## Task instructions
Write out, word for word and with no pictures, each line below from the one containing "ring dip: (60, 110)" through the one containing "index dip: (214, 130)", both included, and no other line.

[People photos with keypoints]
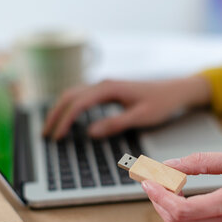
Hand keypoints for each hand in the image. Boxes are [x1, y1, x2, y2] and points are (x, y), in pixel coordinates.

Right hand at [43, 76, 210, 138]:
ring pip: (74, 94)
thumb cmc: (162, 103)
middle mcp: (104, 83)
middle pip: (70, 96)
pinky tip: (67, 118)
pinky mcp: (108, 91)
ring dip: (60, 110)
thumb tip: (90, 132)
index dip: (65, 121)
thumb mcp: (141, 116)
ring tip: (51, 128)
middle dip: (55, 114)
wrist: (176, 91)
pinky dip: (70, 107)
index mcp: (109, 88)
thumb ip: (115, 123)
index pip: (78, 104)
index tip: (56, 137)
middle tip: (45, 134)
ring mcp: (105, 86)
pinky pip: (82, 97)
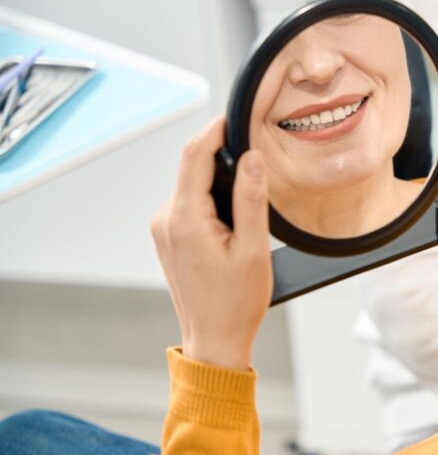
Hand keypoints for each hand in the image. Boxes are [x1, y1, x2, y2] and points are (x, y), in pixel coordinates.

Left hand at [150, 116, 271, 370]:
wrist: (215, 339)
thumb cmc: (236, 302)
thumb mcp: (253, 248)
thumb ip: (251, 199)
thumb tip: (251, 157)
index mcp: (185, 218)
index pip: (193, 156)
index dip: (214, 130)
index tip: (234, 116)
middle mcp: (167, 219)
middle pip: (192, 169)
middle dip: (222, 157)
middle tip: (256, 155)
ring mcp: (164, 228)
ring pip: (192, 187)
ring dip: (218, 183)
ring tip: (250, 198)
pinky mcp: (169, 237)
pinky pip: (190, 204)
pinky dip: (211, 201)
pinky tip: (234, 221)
==
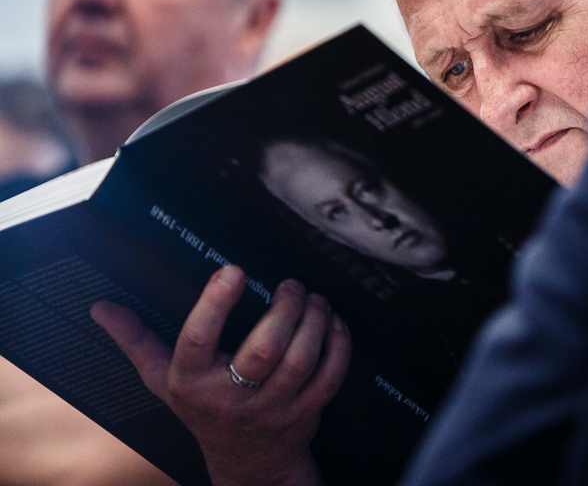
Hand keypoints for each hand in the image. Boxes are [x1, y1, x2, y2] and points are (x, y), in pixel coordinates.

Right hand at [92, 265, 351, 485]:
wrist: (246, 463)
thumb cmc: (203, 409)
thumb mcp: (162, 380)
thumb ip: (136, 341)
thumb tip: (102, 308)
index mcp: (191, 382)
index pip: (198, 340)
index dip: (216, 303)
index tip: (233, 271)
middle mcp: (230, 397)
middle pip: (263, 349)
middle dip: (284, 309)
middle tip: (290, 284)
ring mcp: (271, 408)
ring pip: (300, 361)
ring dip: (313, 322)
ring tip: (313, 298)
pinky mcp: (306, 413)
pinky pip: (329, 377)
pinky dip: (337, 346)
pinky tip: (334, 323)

## Output for this exercise
ring dip: (60, 110)
thumb tip: (90, 132)
index dip: (65, 121)
thumb mcp: (141, 116)
ring tip: (51, 128)
middle dip: (55, 114)
wrist: (176, 91)
pinky dip: (70, 107)
index mcp: (109, 88)
thumb ip: (115, 123)
index pip: (78, 104)
index tip: (56, 137)
middle tip: (45, 134)
ring mcp: (105, 86)
pinky pip: (82, 97)
Hand keypoints for each hand in the image. Boxes are [x1, y1, x2, y2] and points are (x, y), in pixel coordinates.

Left hand at [150, 116, 271, 370]:
wrist: (215, 339)
thumb cmc: (236, 302)
thumb mcp: (253, 248)
thumb ip: (251, 199)
thumb tip: (251, 157)
index mcp: (185, 218)
index pip: (193, 156)
index dip: (214, 130)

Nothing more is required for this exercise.